Cilia- and flagella-associated protein 299 (CFAP299), is a protein that in humans is encoded by the CFAP299 gene. CFAP299 is predicted to play a role in spermatogenesis and cell apoptosis.

Gene

Location 
CFAP299 gene is located at chromosome 4, 4q21.21 spanning 642,492 bases from position 80,321,265 to position 80,963,756 on the plus strand. CFAP299 gene is also known as C4orf22, chromosome 4 Open Reading Frame 22 and Uncharacterized Protein C4orf22. CFAP299 gene is located near MRPS25P1 and BMP3 and it has 13 exons.

Expression 
CFAP299 is widely expressed in a variety of normal tissue in Homo sapiens . CFAP299 is highly expressed in testis, trachea, lung, fetal lung and epididymis.  In terms of health state, CFAP299 has a decreased expression level in glioma, germ cell tumors and chondrosarcoma. An even higher expression of CFAP299 is shown in condition of soft tissue tumor and muscle tissue tumor. CFAP299 is only exist in fetus and adult.

Promoter 
The promoter of CFAP299 gene is predicted to present 1000 base pairs upstream of the start of transcription. A variety of transcription factors such as CCAAT binding factors, X-box binding factors and AT rich interactive domain factor bind to promoter to regulate the sequence.

mRNA

Splice variants
CFAP299 has 9 alternatively spliced variants and 1 unspliced form.

Protein

General feature 
CFAP299 protein contains 233 amino acids in length. The molecular weight of Homo sapiens CFAP299 protein is 26869 Da and the predicted isoelectric point is 5.28. Total number of negatively charged residues is 39 and total number of positively charged residues is 33. Aspartic acid has a higher frequency in CFAP299 protein than in other human proteins.

Isoforms 
CFAP299 protein has two important isoforms. Cilia- and flagella-associated protein 299 isoform 1 is the longest isoform and cilia- and flagella-associated protein 299 isoform 2 is chosen as canonical sequence, which is also the target for this article.

Domains 
There is only one conserved domain DUF4464 from position 13 to position 232 in CFAP299 protein. This domain belongs to DUF4464 family, which is found in eukaryotes and the proteins in this family has a length of 224 to 241 amino acids. This domain is conserved through the orthologs of CFAP299 as indicated by BLAST.

Secondary structure 
CFAP299 proteins secondary structure is dominated by alpha helix and random coil as predicted by GOR4.

Tertiary structure 
Tertiary structure of CFAP299 protein predicted by I-TASSER showed that the protein is comprised by alpha helix and coils.

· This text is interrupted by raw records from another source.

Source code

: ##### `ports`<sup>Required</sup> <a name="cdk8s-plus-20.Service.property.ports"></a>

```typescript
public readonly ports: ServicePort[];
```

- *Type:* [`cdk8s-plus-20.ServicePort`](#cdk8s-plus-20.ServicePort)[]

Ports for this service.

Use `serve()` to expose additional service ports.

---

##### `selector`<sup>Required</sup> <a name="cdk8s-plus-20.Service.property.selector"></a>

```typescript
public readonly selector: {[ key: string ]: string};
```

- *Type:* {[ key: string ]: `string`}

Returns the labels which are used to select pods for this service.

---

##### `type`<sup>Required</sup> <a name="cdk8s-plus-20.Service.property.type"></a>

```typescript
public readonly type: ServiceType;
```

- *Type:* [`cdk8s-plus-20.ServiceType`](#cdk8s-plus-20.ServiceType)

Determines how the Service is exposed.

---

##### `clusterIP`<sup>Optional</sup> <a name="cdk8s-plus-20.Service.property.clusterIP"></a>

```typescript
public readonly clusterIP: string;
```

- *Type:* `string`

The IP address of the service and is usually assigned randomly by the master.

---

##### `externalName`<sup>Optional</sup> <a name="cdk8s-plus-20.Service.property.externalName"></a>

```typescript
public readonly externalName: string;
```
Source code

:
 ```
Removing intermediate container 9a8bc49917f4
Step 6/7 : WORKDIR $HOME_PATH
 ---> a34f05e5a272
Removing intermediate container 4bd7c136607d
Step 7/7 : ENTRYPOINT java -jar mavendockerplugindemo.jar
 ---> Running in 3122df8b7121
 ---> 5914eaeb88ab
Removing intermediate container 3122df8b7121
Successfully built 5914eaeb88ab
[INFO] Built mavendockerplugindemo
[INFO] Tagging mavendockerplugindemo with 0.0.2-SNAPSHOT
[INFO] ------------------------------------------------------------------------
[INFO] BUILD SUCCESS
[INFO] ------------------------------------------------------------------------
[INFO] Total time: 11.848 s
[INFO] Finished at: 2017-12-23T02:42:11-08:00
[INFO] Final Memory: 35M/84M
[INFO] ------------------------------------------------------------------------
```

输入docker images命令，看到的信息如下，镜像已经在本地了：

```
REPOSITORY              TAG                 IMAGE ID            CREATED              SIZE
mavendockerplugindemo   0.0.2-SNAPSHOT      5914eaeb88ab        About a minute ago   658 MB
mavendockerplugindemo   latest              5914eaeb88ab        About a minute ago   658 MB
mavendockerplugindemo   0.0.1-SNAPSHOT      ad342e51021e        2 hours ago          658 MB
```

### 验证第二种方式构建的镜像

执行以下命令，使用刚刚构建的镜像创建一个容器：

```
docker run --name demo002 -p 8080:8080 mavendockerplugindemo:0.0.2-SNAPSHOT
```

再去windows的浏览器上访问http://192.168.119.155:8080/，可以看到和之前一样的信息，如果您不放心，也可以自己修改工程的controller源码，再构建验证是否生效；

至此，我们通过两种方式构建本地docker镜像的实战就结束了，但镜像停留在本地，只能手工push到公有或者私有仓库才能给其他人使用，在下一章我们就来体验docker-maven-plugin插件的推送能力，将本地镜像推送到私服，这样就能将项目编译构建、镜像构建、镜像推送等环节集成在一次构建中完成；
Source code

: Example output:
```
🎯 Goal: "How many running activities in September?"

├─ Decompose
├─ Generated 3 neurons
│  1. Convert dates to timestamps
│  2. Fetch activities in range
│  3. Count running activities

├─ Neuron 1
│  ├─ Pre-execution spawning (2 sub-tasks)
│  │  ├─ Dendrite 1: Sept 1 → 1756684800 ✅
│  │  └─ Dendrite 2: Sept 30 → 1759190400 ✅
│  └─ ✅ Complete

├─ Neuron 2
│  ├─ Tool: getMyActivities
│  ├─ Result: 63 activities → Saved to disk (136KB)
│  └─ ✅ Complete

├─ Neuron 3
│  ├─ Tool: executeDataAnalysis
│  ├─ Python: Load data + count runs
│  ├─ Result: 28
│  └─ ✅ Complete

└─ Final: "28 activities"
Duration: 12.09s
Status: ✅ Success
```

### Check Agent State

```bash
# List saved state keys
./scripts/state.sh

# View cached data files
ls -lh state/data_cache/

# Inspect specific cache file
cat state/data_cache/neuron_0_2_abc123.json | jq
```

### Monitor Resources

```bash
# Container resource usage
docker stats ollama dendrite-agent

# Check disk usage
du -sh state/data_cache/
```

Post-translational modifications 
CFAP299 is predicted to undergo phosphorylation in various site as shown in graph. CFAP299 also predicted to have sumoylation site in position 58, 137 and 232 and two SUMO-interaction Motifs in position 45-49 and 212-216.

Subcellular localization 
CFAP299 protein is targeted to cytoplasm.

Interacting proteins 
CFAP299 protein is believed to interact with amyloid beta (A4) precursor protein (APP) and BCL2-associated athanogene 3 (BCL2).

Evolution

OrthologS 
CFAP299 protein orthologs exists in mammals, reptiles, birds, amphibians, fish, sponges, sea urchins, insects, fungi and plants. Its most distant relative appear in plants. The table below shows orthologs found by BLAST.

Paralog 
There are no parlogs for CFAP299.

Clinical significance 
CFAP299 expression is lowered in people with teratozoospermia,  a condition that causes abnormal morphology of sperm and decreased fertility.

In airway epithelial cells that had excessive mucous secretion, a condition that simulated chronic lung disease, CFAP299 showed a reduced expression.